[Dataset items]
▬▬▬

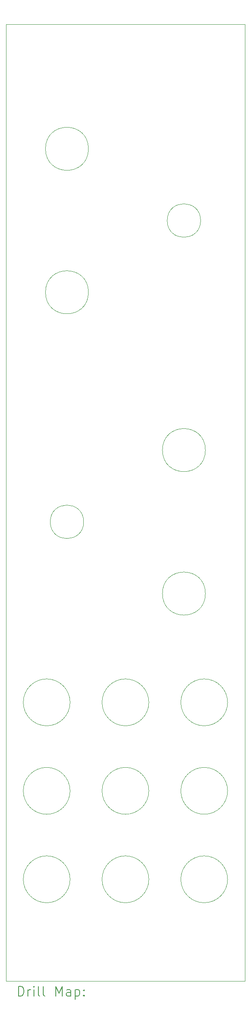
<source format=gbr>
%TF.GenerationSoftware,KiCad,Pcbnew,9.0.4*%
%TF.CreationDate,2025-10-04T20:48:33+02:00*%
%TF.ProjectId,DMH_Dual_VCA_Mk2_PANEL,444d485f-4475-4616-9c5f-5643415f4d6b,rev?*%
%TF.SameCoordinates,Original*%
%TF.FileFunction,Drillmap*%
%TF.FilePolarity,Positive*%
%FSLAX45Y45*%
G04 Gerber Fmt 4.5, Leading zero omitted, Abs format (unit mm)*
G04 Created by KiCad (PCBNEW 9.0.4) date 2025-10-04 20:48:33*
%MOMM*%
%LPD*%
G01*
G04 APERTURE LIST*
%ADD10C,0.050000*%
%ADD11C,0.200000*%
G04 APERTURE END LIST*
D10*
X5000000Y-3000000D02*
X10000000Y-3000000D01*
X10000000Y-23000000D01*
X5000000Y-23000000D01*
X5000000Y-3000000D01*
X6340000Y-19025000D02*
G75*
G02*
X5360000Y-19025000I-490000J0D01*
G01*
X5360000Y-19025000D02*
G75*
G02*
X6340000Y-19025000I490000J0D01*
G01*
X6340000Y-17175000D02*
G75*
G02*
X5360000Y-17175000I-490000J0D01*
G01*
X5360000Y-17175000D02*
G75*
G02*
X6340000Y-17175000I490000J0D01*
G01*
X7990000Y-17175000D02*
G75*
G02*
X7010000Y-17175000I-490000J0D01*
G01*
X7010000Y-17175000D02*
G75*
G02*
X7990000Y-17175000I490000J0D01*
G01*
X9175000Y-11900000D02*
G75*
G02*
X8275000Y-11900000I-450000J0D01*
G01*
X8275000Y-11900000D02*
G75*
G02*
X9175000Y-11900000I450000J0D01*
G01*
X9175000Y-14900000D02*
G75*
G02*
X8275000Y-14900000I-450000J0D01*
G01*
X8275000Y-14900000D02*
G75*
G02*
X9175000Y-14900000I450000J0D01*
G01*
X7990000Y-19025000D02*
G75*
G02*
X7010000Y-19025000I-490000J0D01*
G01*
X7010000Y-19025000D02*
G75*
G02*
X7990000Y-19025000I490000J0D01*
G01*
X9640000Y-17175000D02*
G75*
G02*
X8660000Y-17175000I-490000J0D01*
G01*
X8660000Y-17175000D02*
G75*
G02*
X9640000Y-17175000I490000J0D01*
G01*
X9075000Y-7100000D02*
G75*
G02*
X8375000Y-7100000I-350000J0D01*
G01*
X8375000Y-7100000D02*
G75*
G02*
X9075000Y-7100000I350000J0D01*
G01*
X6340000Y-20875000D02*
G75*
G02*
X5360000Y-20875000I-490000J0D01*
G01*
X5360000Y-20875000D02*
G75*
G02*
X6340000Y-20875000I490000J0D01*
G01*
X9640000Y-20875000D02*
G75*
G02*
X8660000Y-20875000I-490000J0D01*
G01*
X8660000Y-20875000D02*
G75*
G02*
X9640000Y-20875000I490000J0D01*
G01*
X9640000Y-19025000D02*
G75*
G02*
X8660000Y-19025000I-490000J0D01*
G01*
X8660000Y-19025000D02*
G75*
G02*
X9640000Y-19025000I490000J0D01*
G01*
X6725000Y-5600000D02*
G75*
G02*
X5825000Y-5600000I-450000J0D01*
G01*
X5825000Y-5600000D02*
G75*
G02*
X6725000Y-5600000I450000J0D01*
G01*
X6725000Y-8600000D02*
G75*
G02*
X5825000Y-8600000I-450000J0D01*
G01*
X5825000Y-8600000D02*
G75*
G02*
X6725000Y-8600000I450000J0D01*
G01*
X7990000Y-20875000D02*
G75*
G02*
X7010000Y-20875000I-490000J0D01*
G01*
X7010000Y-20875000D02*
G75*
G02*
X7990000Y-20875000I490000J0D01*
G01*
X6625000Y-13400000D02*
G75*
G02*
X5925000Y-13400000I-350000J0D01*
G01*
X5925000Y-13400000D02*
G75*
G02*
X6625000Y-13400000I350000J0D01*
G01*
D11*
X5258277Y-23313984D02*
X5258277Y-23113984D01*
X5258277Y-23113984D02*
X5305896Y-23113984D01*
X5305896Y-23113984D02*
X5334467Y-23123508D01*
X5334467Y-23123508D02*
X5353515Y-23142555D01*
X5353515Y-23142555D02*
X5363039Y-23161603D01*
X5363039Y-23161603D02*
X5372563Y-23199698D01*
X5372563Y-23199698D02*
X5372563Y-23228269D01*
X5372563Y-23228269D02*
X5363039Y-23266365D01*
X5363039Y-23266365D02*
X5353515Y-23285412D01*
X5353515Y-23285412D02*
X5334467Y-23304460D01*
X5334467Y-23304460D02*
X5305896Y-23313984D01*
X5305896Y-23313984D02*
X5258277Y-23313984D01*
X5458277Y-23313984D02*
X5458277Y-23180650D01*
X5458277Y-23218746D02*
X5467801Y-23199698D01*
X5467801Y-23199698D02*
X5477324Y-23190174D01*
X5477324Y-23190174D02*
X5496372Y-23180650D01*
X5496372Y-23180650D02*
X5515420Y-23180650D01*
X5582086Y-23313984D02*
X5582086Y-23180650D01*
X5582086Y-23113984D02*
X5572563Y-23123508D01*
X5572563Y-23123508D02*
X5582086Y-23133031D01*
X5582086Y-23133031D02*
X5591610Y-23123508D01*
X5591610Y-23123508D02*
X5582086Y-23113984D01*
X5582086Y-23113984D02*
X5582086Y-23133031D01*
X5705896Y-23313984D02*
X5686848Y-23304460D01*
X5686848Y-23304460D02*
X5677324Y-23285412D01*
X5677324Y-23285412D02*
X5677324Y-23113984D01*
X5810658Y-23313984D02*
X5791610Y-23304460D01*
X5791610Y-23304460D02*
X5782086Y-23285412D01*
X5782086Y-23285412D02*
X5782086Y-23113984D01*
X6039229Y-23313984D02*
X6039229Y-23113984D01*
X6039229Y-23113984D02*
X6105896Y-23256841D01*
X6105896Y-23256841D02*
X6172562Y-23113984D01*
X6172562Y-23113984D02*
X6172562Y-23313984D01*
X6353515Y-23313984D02*
X6353515Y-23209222D01*
X6353515Y-23209222D02*
X6343991Y-23190174D01*
X6343991Y-23190174D02*
X6324943Y-23180650D01*
X6324943Y-23180650D02*
X6286848Y-23180650D01*
X6286848Y-23180650D02*
X6267801Y-23190174D01*
X6353515Y-23304460D02*
X6334467Y-23313984D01*
X6334467Y-23313984D02*
X6286848Y-23313984D01*
X6286848Y-23313984D02*
X6267801Y-23304460D01*
X6267801Y-23304460D02*
X6258277Y-23285412D01*
X6258277Y-23285412D02*
X6258277Y-23266365D01*
X6258277Y-23266365D02*
X6267801Y-23247317D01*
X6267801Y-23247317D02*
X6286848Y-23237793D01*
X6286848Y-23237793D02*
X6334467Y-23237793D01*
X6334467Y-23237793D02*
X6353515Y-23228269D01*
X6448753Y-23180650D02*
X6448753Y-23380650D01*
X6448753Y-23190174D02*
X6467801Y-23180650D01*
X6467801Y-23180650D02*
X6505896Y-23180650D01*
X6505896Y-23180650D02*
X6524943Y-23190174D01*
X6524943Y-23190174D02*
X6534467Y-23199698D01*
X6534467Y-23199698D02*
X6543991Y-23218746D01*
X6543991Y-23218746D02*
X6543991Y-23275888D01*
X6543991Y-23275888D02*
X6534467Y-23294936D01*
X6534467Y-23294936D02*
X6524943Y-23304460D01*
X6524943Y-23304460D02*
X6505896Y-23313984D01*
X6505896Y-23313984D02*
X6467801Y-23313984D01*
X6467801Y-23313984D02*
X6448753Y-23304460D01*
X6629705Y-23294936D02*
X6639229Y-23304460D01*
X6639229Y-23304460D02*
X6629705Y-23313984D01*
X6629705Y-23313984D02*
X6620182Y-23304460D01*
X6620182Y-23304460D02*
X6629705Y-23294936D01*
X6629705Y-23294936D02*
X6629705Y-23313984D01*
X6629705Y-23190174D02*
X6639229Y-23199698D01*
X6639229Y-23199698D02*
X6629705Y-23209222D01*
X6629705Y-23209222D02*
X6620182Y-23199698D01*
X6620182Y-23199698D02*
X6629705Y-23190174D01*
X6629705Y-23190174D02*
X6629705Y-23209222D01*
M02*

</source>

▬▬▬

Goal of the exercise> Write out each line of the data above exactly, starting at the top and finishing with the line containing "G04 Gerber Fmt"; omit the pictures.

Answer section>
<source format=gbr>
%TF.GenerationSoftware,KiCad,Pcbnew,9.0.4*%
%TF.CreationDate,2025-10-04T20:48:33+02:00*%
%TF.ProjectId,DMH_Dual_VCA_Mk2_PANEL,444d485f-4475-4616-9c5f-5643415f4d6b,rev?*%
%TF.SameCoordinates,Original*%
%TF.FileFunction,Drillmap*%
%TF.FilePolarity,Positive*%
%FSLAX45Y45*%
G04 Gerber Fmt 4.5, Leading zero omitted, Abs format (unit mm)*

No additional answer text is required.